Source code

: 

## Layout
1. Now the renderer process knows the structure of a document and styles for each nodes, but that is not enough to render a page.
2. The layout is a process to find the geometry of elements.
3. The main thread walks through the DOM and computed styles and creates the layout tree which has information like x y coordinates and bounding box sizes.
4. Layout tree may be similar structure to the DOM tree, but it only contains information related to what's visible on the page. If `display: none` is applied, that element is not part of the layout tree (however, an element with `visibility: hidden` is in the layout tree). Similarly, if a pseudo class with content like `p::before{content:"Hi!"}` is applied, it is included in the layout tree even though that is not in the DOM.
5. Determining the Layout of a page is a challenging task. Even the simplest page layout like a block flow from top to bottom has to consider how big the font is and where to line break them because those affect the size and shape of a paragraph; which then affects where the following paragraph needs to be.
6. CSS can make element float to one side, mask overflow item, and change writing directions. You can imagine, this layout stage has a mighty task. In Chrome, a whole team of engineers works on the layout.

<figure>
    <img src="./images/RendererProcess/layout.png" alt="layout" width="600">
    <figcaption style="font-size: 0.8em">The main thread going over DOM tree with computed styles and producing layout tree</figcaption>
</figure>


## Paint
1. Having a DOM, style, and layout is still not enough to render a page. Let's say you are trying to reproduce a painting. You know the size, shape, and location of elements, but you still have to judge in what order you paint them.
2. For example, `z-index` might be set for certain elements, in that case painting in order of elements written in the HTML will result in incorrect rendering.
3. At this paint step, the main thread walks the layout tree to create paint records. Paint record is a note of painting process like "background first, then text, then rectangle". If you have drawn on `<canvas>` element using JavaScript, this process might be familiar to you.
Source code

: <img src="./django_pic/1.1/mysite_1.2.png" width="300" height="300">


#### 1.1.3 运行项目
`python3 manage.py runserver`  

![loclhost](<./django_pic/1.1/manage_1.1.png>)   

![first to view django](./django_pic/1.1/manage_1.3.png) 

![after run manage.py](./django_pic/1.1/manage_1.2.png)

The problem:
Convert every line of the data above into a numbered list, omitting blank lines.

Answer section:
1. Source code
2. : 
3. ## Layout
4. 1. Now the renderer process knows the structure of a document and styles for each nodes, but that is not enough to render a page.
5. 2. The layout is a process to find the geometry of elements.
6. 3. The main thread walks through the DOM and computed styles and creates the layout tree which has information like x y coordinates and bounding box sizes.
7. 4. Layout tree may be similar structure to the DOM tree, but it only contains information related to what's visible on the page. If `display: none` is applied, that element is not part of the layout tree (however, an element with `visibility: hidden` is in the layout tree). Similarly, if a pseudo class with content like `p::before{content:"Hi!"}` is applied, it is included in the layout tree even though that is not in the DOM.
8. 5. Determining the Layout of a page is a challenging task. Even the simplest page layout like a block flow from top to bottom has to consider how big the font is and where to line break them because those affect the size and shape of a paragraph; which then affects where the following paragraph needs to be.
9. 6. CSS can make element float to one side, mask overflow item, and change writing directions. You can imagine, this layout stage has a mighty task. In Chrome, a whole team of engineers works on the layout.
10. <figure>
11.     <img src="./images/RendererProcess/layout.png" alt="layout" width="600">
12.     <figcaption style="font-size: 0.8em">The main thread going over DOM tree with computed styles and producing layout tree</figcaption>
13. </figure>
14. ## Paint
15. 1. Having a DOM, style, and layout is still not enough to render a page. Let's say you are trying to reproduce a painting. You know the size, shape, and location of elements, but you still have to judge in what order you paint them.
16. 2. For example, `z-index` might be set for certain elements, in that case painting in order of elements written in the HTML will result in incorrect rendering.
17. 3. At this paint step, the main thread walks the layout tree to create paint records. Paint record is a note of painting process like "background first, then text, then rectangle". If you have drawn on `<canvas>` element using JavaScript, this process might be familiar to you.
18. Source code
19. : <img src="./django_pic/1.1/mysite_1.2.png" width="300" height="300">
20. #### 1.1.3 运行项目
21. `python3 manage.py runserver`  
22. ![loclhost](<./django_pic/1.1/manage_1.1.png>)   
23. ![first to view django](./django_pic/1.1/manage_1.3.png) 
24. ![after run manage.py](./django_pic/1.1/manage_1.2.png)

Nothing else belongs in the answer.